• EXERCISE BRIEF:
Give an exact copy of the data that follows, but none of its pictures.

• INPUT RECORDS:
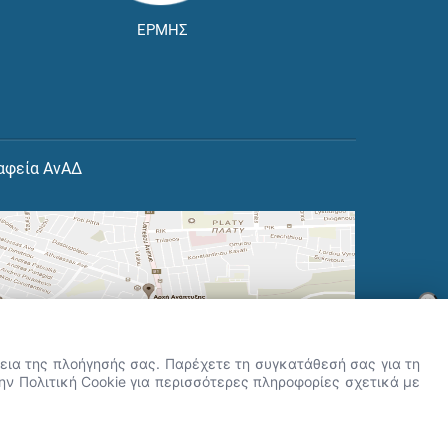
ΕΡΜΗΣ
αφεία ΑνΑΔ
×
👋 Καλώς ήρθες! Είμαι η Νόησις.
Πες μου πώς μπορώ να σε βοηθήσω
ρκεια της πλοήγησής σας. Παρέχετε τη συγκατάθεσή σας για τη
σήμερα.
την Πολιτική Cookie για περισσότερες πληροφορίες σχετικά με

• OUTPUT:
ΕΡΜΗΣ
αφεία ΑνΑΔ
×
👋 Καλώς ήρθες! Είμαι η Νόησις.
Πες μου πώς μπορώ να σε βοηθήσω
ρκεια της πλοήγησής σας. Παρέχετε τη συγκατάθεσή σας για τη
σήμερα.
την Πολιτική Cookie για περισσότερες πληροφορίες σχετικά με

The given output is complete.